The things that we would regret on our deathbed are not the things that we care about day to day.
There is a well-trodden concept of immediate versus long-term pleasure. We realise there are things we could achieve but they necessitate a lot of pain, a lot of sacrifice. Then there are the low hanging fruits of life, things that give us enjoyment in the moment but are quite base and transient, certainly not the stuff of legacy and meaning.
People can be driven by an abstract sense of enjoyment, one where the action itself is unappealing but the idea of being a person who undertook that action is deeply appealing. It’s like the difference between being an “adventurous person” and actually putting in the effort of going on an adventure. It’s unfair to describe this desire as surface-level or shallow, it’s not about appearances (although in some cases it can be), it’s a higher-level desire, something more abstract, more philosophical. These are the thoughts that plague people when reflecting on their lives, their regrets.
“Regret is always about things we did not do; remorse is about things that we actually did.”
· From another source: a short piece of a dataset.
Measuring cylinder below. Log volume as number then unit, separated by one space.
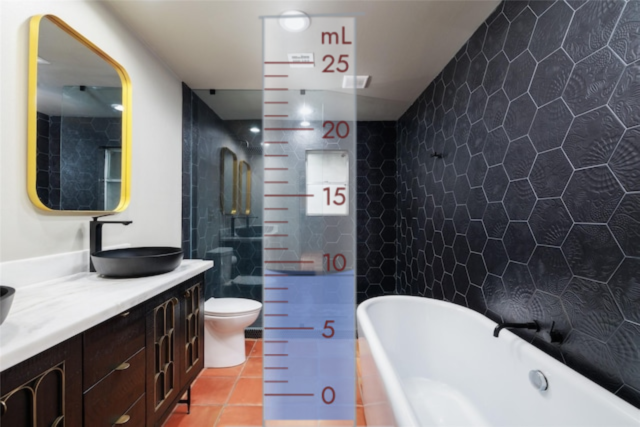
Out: 9 mL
To me remorse makes sense but regret seems so irrational because it has too many assumptions built into it. As a piano teacher, I often hear people say that they regret stopping their piano lessons when they were younger because now they wish that they could play. But learning the piano is quite boring and tedious, in fact that applies to many skills beyond that. The vast majority of people would hate learning the piano even though they might like the idea of it.
Similarly, people’s regrets are more about ideas than realities. The tantalising prospect of the roads we didn’t take can haunt us: they offer the promise of who we might have been. Closing the door to these possibilities is tantamount to breaking those promises to ourselves. However, I want to make a defence of the day to day, the simple pleasures and small victories. Those are, after all, the stuff that life is mainly made of. If you’re satisfied at the end of a day then that’s enough and if it’s not enough then it’s a great start. Think of it like a day-to-day deathbed.
For the defence of the day, I agree that we should celebrate each, or almost each, small victory we make every day for journeys are not made in one big leap, but many tiny steps, not necessarily on the same path, because we don't always know we are going in the "right" direction. On the other hand, I do think we should have a long-term goal in mind which helps determine whether we are going in the "right" direction. The reason I put the word right in quotes is because it is relative to where we are going. Otherwise we may end up making a thousand victories every day and still not having any "big" victory because we took a thousand steps in a thousand paths that may not all lead in the same direction. Same contrast you see between being a generalist and a specialist or being a jack of all trades and master of none.